Transcriptome-Wide Analyses Identify Dominant as the Predominantly Non-Conservative Alternative Splicing Inheritance Patterns in F1 Chickens

Transcriptome analysis has been used to investigate many economically traits in chickens; however, alternative splicing still lacks a systematic method of study that is able to promote proteome diversity, and fine-tune expression dynamics. Hybridization has been widely utilized in chicken breeding due to the resulting heterosis, but the dynamic changes in alternative splicing during this process are significant yet unclear. In this study, we performed a reciprocal crossing experiment involving the White Leghorn and Cornish Game chicken breeds which exhibit major differences in body size and reproductive traits, and conducted RNA sequencing of the brain, muscle, and liver tissues to identify the inheritance patterns.
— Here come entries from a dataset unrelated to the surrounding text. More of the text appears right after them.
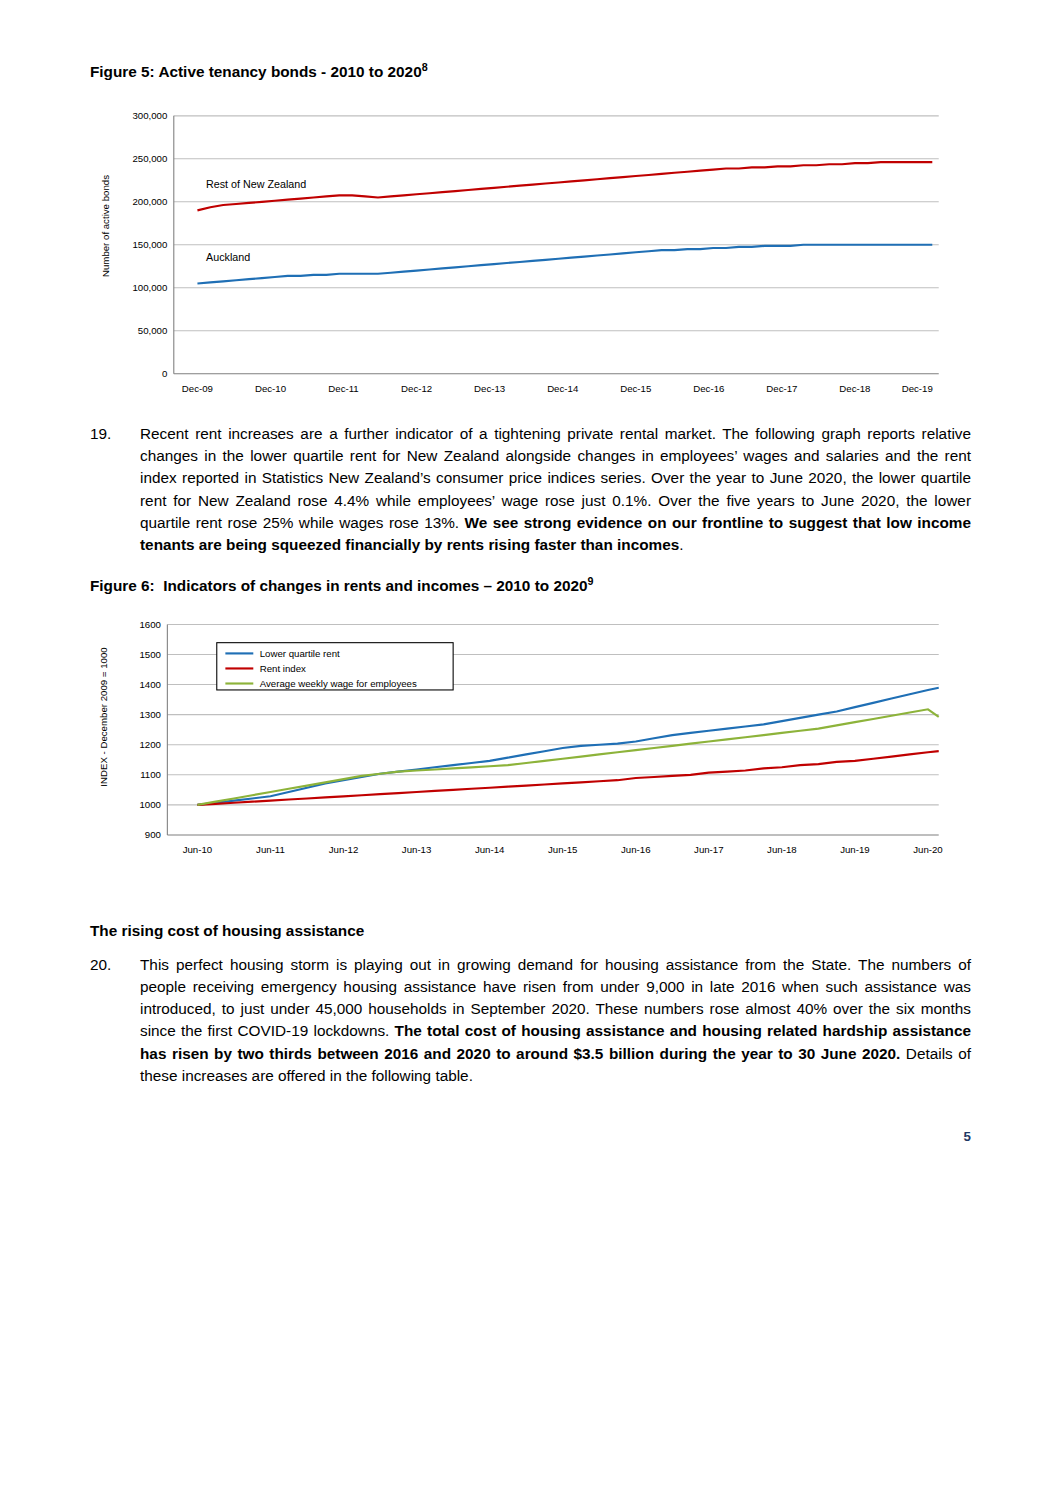Figure 5: Active tenancy bonds - 2010 to 20208
Number of active bonds 300,000 250,000 200,000 150,000 100,000 50,000 0 Dec-09 Dec-10 Dec-11 Dec-12 Dec-13 Dec-14 Dec-15 Dec-16 Dec-17 Dec-18 Dec-19 Rest of New Zealand Auckland
19. Recent rent increases are a further indicator of a tightening private rental market. The following graph reports relative changes in the lower quartile rent for New Zealand alongside changes in employees’ wages and salaries and the rent index reported in Statistics New Zealand’s consumer price indices series. Over the year to June 2020, the lower quartile rent for New Zealand rose 4.4% while employees’ wage rose just 0.1%. Over the five years to June 2020, the lower quartile rent rose 25% while wages rose 13%. We see strong evidence on our frontline to suggest that low income tenants are being squeezed financially by rents rising faster than incomes.
Figure 6: Indicators of changes in rents and incomes – 2010 to 20209
INDEX - December 2009 = 1000 1600 1500 1400 1300 1200 1100 1000 900 Jun-10 Jun-11 Jun-12 Jun-13 Jun-14 Jun-15 Jun-16 Jun-17 Jun-18 Jun-19 Jun-20 Lower quartile rent Rent index Average weekly wage for employees
The rising cost of housing assistance
20. This perfect housing storm is playing out in growing demand for housing assistance from the State. The numbers of people receiving emergency housing assistance have risen from under 9,000 in late 2016 when such assistance was introduced, to just under 45,000 households in September 2020. These numbers rose almost 40% over the six months since the first COVID-19 lockdowns. The total cost of housing assistance and housing related hardship assistance has risen by two thirds between 2016 and 2020 to around $3.5 billion during the year to 30 June 2020. Details of these increases are offered in the following table.
5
A total of 40 515 and 42 612 events were respectively detected in the brain and muscle tissues, with 39 843 observed in the liver; 2807, 4242, and 4538 events significantly different between two breeds were identified in the brain, muscle, and liver tissues, respectively. The hierarchical cluster of tissues from different tissues from all crosses, based on the alternative splicing profiles, suggests high tissue and strain specificity. Furthermore, a comparison between parental strains and hybrid crosses indicated that over one third of alternative splicing genes showed conserved patterns in all three tissues, while the second prevalent pattern was non-additive, which included both dominant and transgressive patterns; this meant that the dominant pattern plays a more important role than suppression. Our study provides an overview of the inheritance patterns of alternative splicing in layer and broiler chickens, to better understand post-transcriptional regulation during hybridization.